Pour cette restauration, le propriétaire du champ où il était situé a cédé gratuitement à la commune son emplacement avec une petite parcelle de terrain attenante. Il a été déplacé de quelques mètres et reposé sur un solide socle au carrefour des deux routes départementale et communale. La croix en fer très rouillée a été remplacée par une croix en pierre de même aspect que l’ensemble du petit monument.
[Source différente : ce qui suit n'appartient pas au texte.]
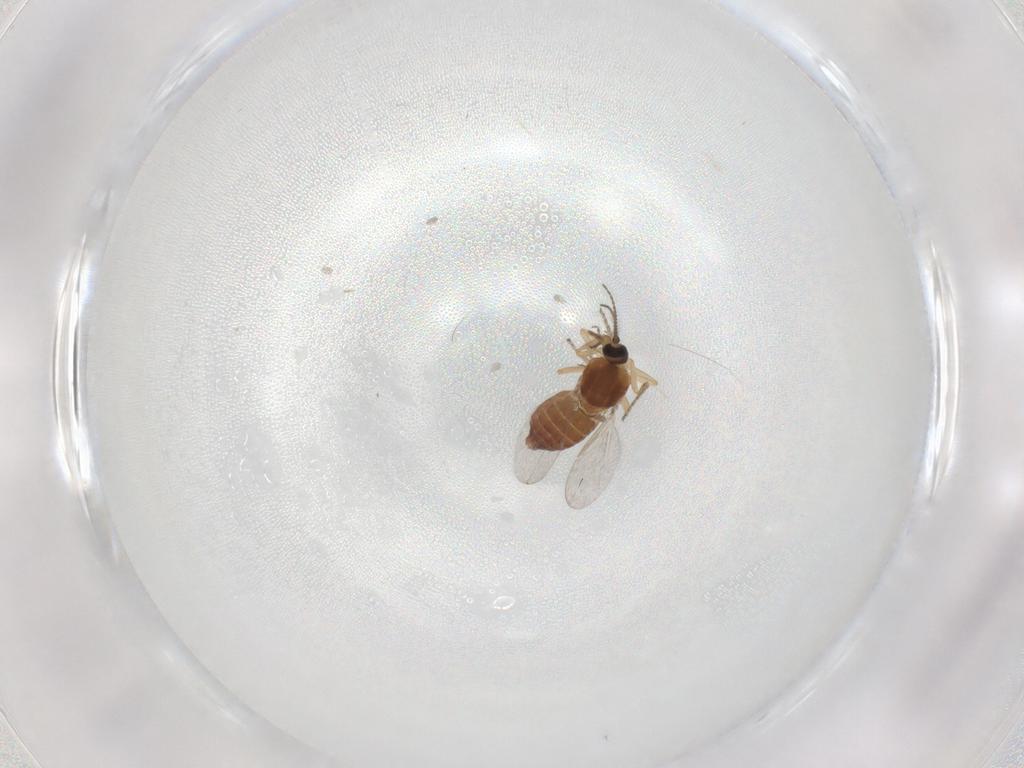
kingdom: Animalia
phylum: Arthropoda
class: Insecta
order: Diptera
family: Ceratopogonidae
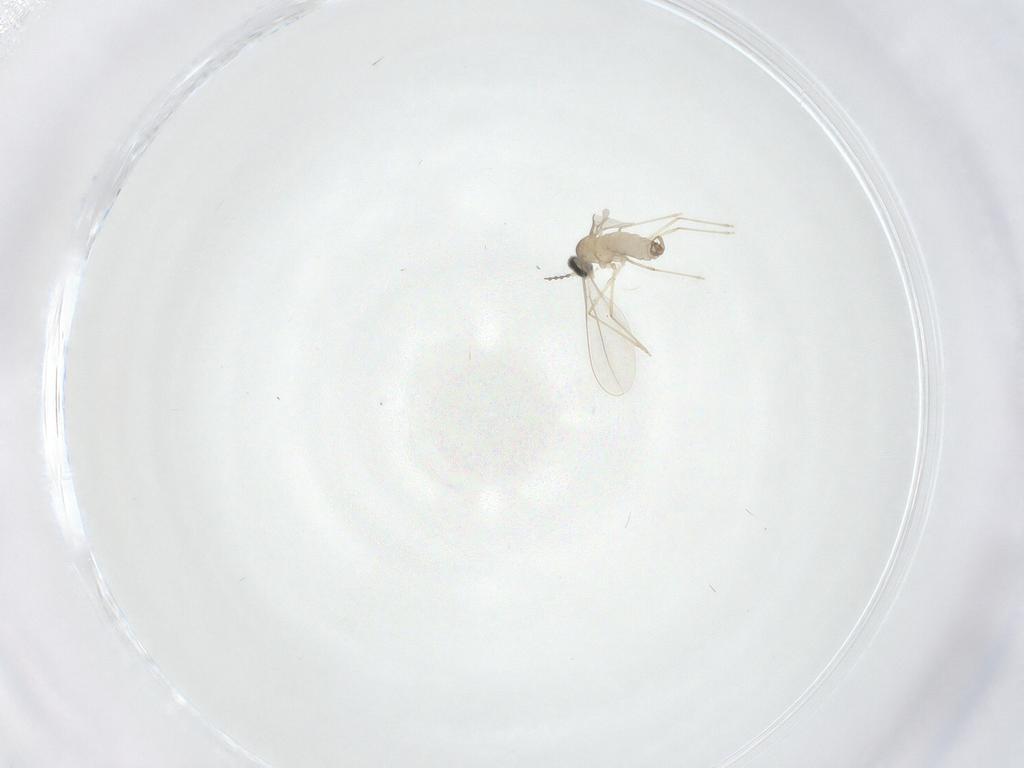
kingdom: Animalia
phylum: Arthropoda
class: Insecta
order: Diptera
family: Cecidomyiidae
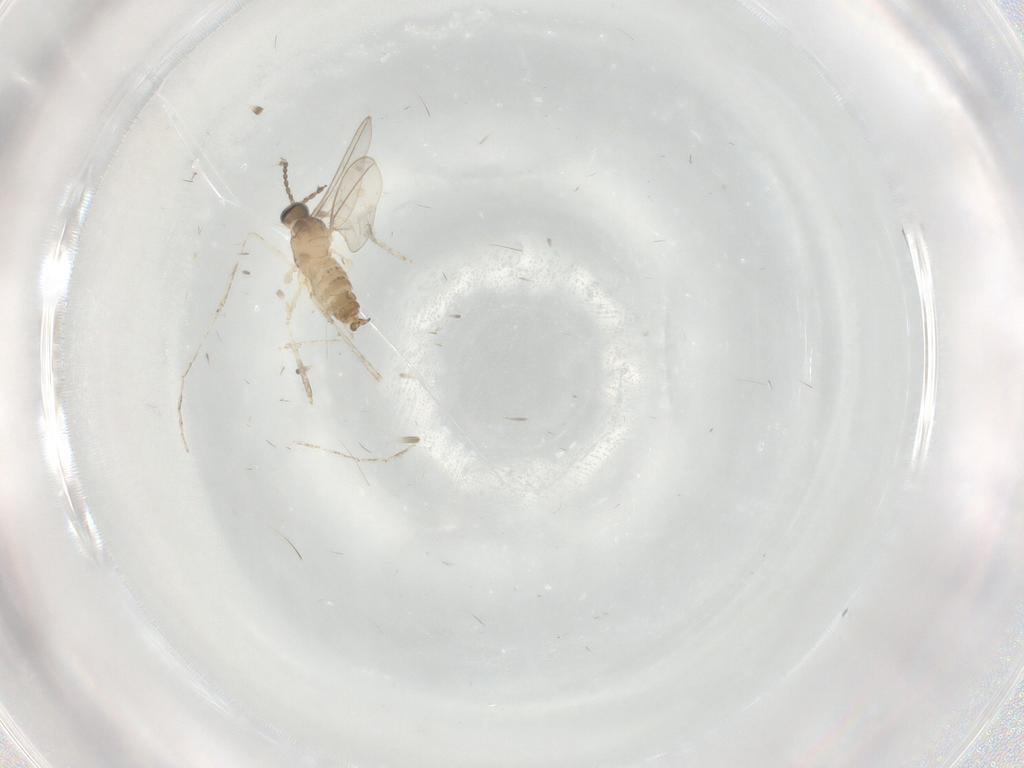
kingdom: Animalia
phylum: Arthropoda
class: Insecta
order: Diptera
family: Cecidomyiidae
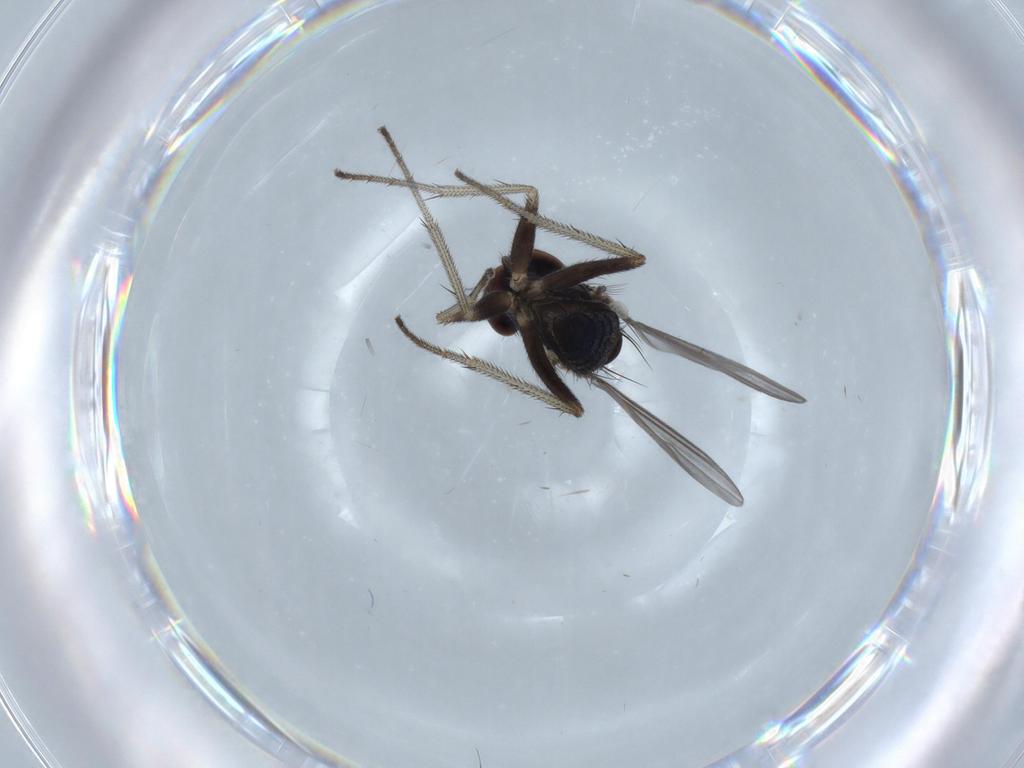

En cette fin d’année 1992, la Mariette a donc repris sa position verticale initiale au sommet de la colline, toujours orientée vers l’est et cherchant sans doute à apercevoir le clocher de Saint Sulpice disparu à tout jamais depuis 1926. Après complète rénovation et aménagement du site (plantations d’arbres et arbustes, panneau explicatif), la Mariette de Besdon pourra donc continuer de perpétuer au travers des siècles le souvenir de cette bataille légendaire pour dire à tous ceux qui passeront en ce lieu, comme l’écrivait F. Pitard en 1866 : « haine, haine éternelle au joug étranger ».

    

Sources : Recueil des Antiquitez du Perche par Bart des Boulais (1545-1620) : Fragments historiques sur le Perche, F Pitard, 1866 ; Le Bonhomme Percheron du 6/1/1907 ; Le Mortagnais du 4/1/1914 ; Les environs de Mortagne, A Racinet, 1893.